Now we can make changes to our files again and commit them like we’ve done before. So, open the first.txt and the second.txt file and make some changes. Also, create a new file called third.txt and add some text to it.

Then go back to your Git GUI and refresh (press F5). Add the files to staging, put a commit message and press commit.

Then open the git bash terminal and type the following:

git push origin second-branch

You’ll notice here we’re pushing to the second-branch rather than master like we did the first time.

Now, go to GitHub and refresh. Your repository should look the same. However, if you click on the dropdown that has the text “Branch: master”, you should see our new “second-branch”. Click on it and you’ll be able to see our files in the new branch. Great!
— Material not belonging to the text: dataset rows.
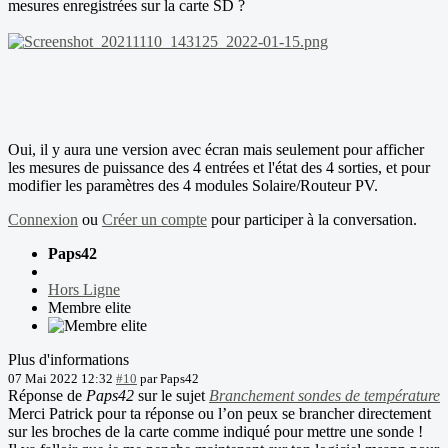
mesures enregistrées sur la carte SD ?
Oui, il y aura une version avec écran mais seulement pour afficher
les mesures de puissance des 4 entrées et l'état des 4 sorties, et pour
modifier les paramètres des 4 modules Solaire/Routeur PV.
Connexion
ou
Créer un compte
pour participer à la conversation.
Paps42
Hors Ligne
Membre elite
Plus d'informations
07 Mai 2022 12:32
#10
par
Paps42
Réponse de
Paps42
sur le sujet
Branchement sondes de température
Merci Patrick pour ta réponse ou l’on peux se brancher directement
sur les broches de la carte comme indiqué pour mettre une sonde !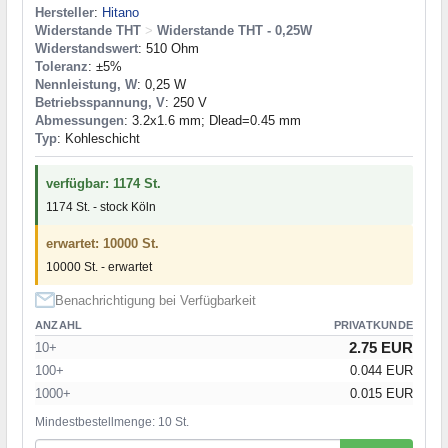
Hersteller
:
Hitano
Widerstande THT
>
Widerstande THT - 0,25W
Widerstandswert
: 510 Ohm
Toleranz
: ±5%
Nennleistung, W
: 0,25 W
Betriebsspannung, V
: 250 V
Abmessungen
: 3.2x1.6 mm; Dlead=0.45 mm
Typ
: Kohleschicht
verfügbar: 1174 St.
1174 St. - stock Köln
erwartet: 10000 St.
10000 St. - erwartet
Benachrichtigung bei Verfügbarkeit
ANZAHL
PRIVATKUNDE
2.75 EUR
10+
100+
0.044 EUR
1000+
0.015 EUR
Mindestbestellmenge: 10 St.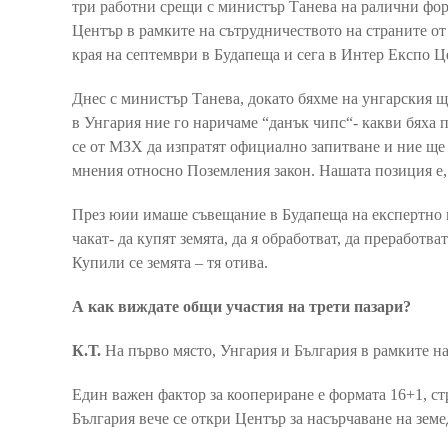
три работни срещи с министър Танева на ралични фор
Център в рамките на сътрудничеството на страните от
края на септември в Будапеща и сега в Интер Експо Ц
Днес с министър Танева, докато бяхме на унгарския щ
в Унгария ние го наричаме “данък чипс“- какви бяха 
се от МЗХ да изпратят официално запитване и ние ще
мнения относно Поземления закон. Нашата позиция е, у
През юии имаше съвещание в Будапеща на експертно 
чакат- да купят земята, да я обработват, да преработв
Купили се земята – тя отива.
А как виждате общи участия на трети пазари?
К.Т.
На първо място, Унгария и България в рамките на 
Един важен фактор за коопериране е формата 16+1, с
България вече се откри Център за насърчаване на зем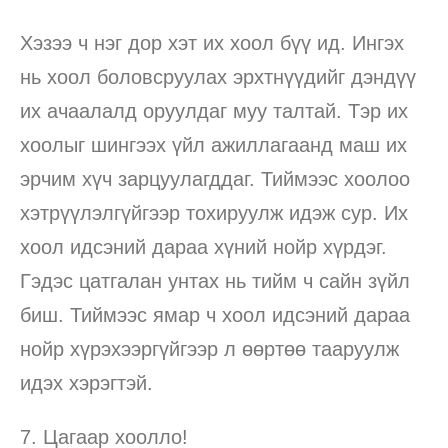
Хэзээ ч нэг дор хэт их хоол бүү ид. Ингэх
нь хоол боловсруулах эрхтнүүдийг дэндүү
их ачаалалд оруулдаг муу талтай. Тэр их
хоолыг шингээх үйл ажиллагаанд маш их
эрчим хүч зарцуулагддаг. Тиймээс хоолоо
хэтрүүлэлгүйгээр тохируулж идэж сур. Их
хоол идсэний дараа хүний нойр хүрдэг.
Гэдэс цатгалан унтах нь тийм ч сайн зүйл
биш. Тиймээс ямар ч хоол идсэний дараа
нойр хүрэхээргүйгээр л өөртөө тааруулж
идэх хэрэгтэй.
7. Цагаар хоолло!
Next, we’re going to merge our changes in second-branch into the master branch.


Merging is what it sounds like. It merges the changes you make in one branch into another branch. Sometimes there will be collisions that you’ll need to fix, but I would not worry about those until you get more comfortable using git. You most likely won’t run into any if you’re working solo and not working on multiple branches at once.

We’re going to merge the changes we made in the second-branch into our master branch. To do that, we first need to be on our master branch. Open your git bash terminal and type the following:

git checkout master

This will move us back to our code set on the master branch. If you notice, the repo on your computer no longer has the third.txt file and the changes you made on the second branch are no longer there. This freaked me out when I first started messing around with branches when I had no clue what I was doing. I thought I lost everything :D. So, just be aware that this is what happens when you move to (checkout) different branches. Your changes aren’t lost, they’re just on a different branch. If you wanted to go back to the second branch you’d type: git checkout second-branch in your git bash terminal.

Now that we’re on the master branch, we can merge. To do that, in your git bash terminal type:

git merge --no-ff second-branch

This will either open a new text editor for you or will show you a text editor in the terminal. If the text editor is in the terminal, type :quit and then press enter. If a new text editor opened, you can simply close it.

The “–no-ff” part of the command merges the changes from second-branch and includes a new commit. It’s not necessary to include this, but I like to see where the merge happened in my git history so I think including it is useful. If you don’t include the “–no-ff”, you won’t necessarily know when you made the merge.

Now we need to push our changes to GitHub. So type the following your git bash terminal:

git push origin master

Now, back to GitHub and in the branch dropdown menu, select master. You should now see the third file has been added! If you click on the “commits” link (there should be a 4 next to it) you’ll see a history of all the commits we made. And like I said above, if you hadn’t put the “–no-ff” you wouldn’t see the “Merge branch ‘second-branch'” commit in the history.

That’s pretty much it for the basics. Hopefully this was helpful for you if you were struggling with understanding how to use git. The best way to get better is to keep practicing and using git when you’re working on your projects. The more you use it, the more comfortable you get with it. One thing you should eventually look into is using an SSH key to authenticate when you are pushing your changes. It’s more secure and actually makes your workflow a lot less tedious because you don’t need to log in every time you want to push changes. But, I think using the login/HTTPS version is fine for beginners.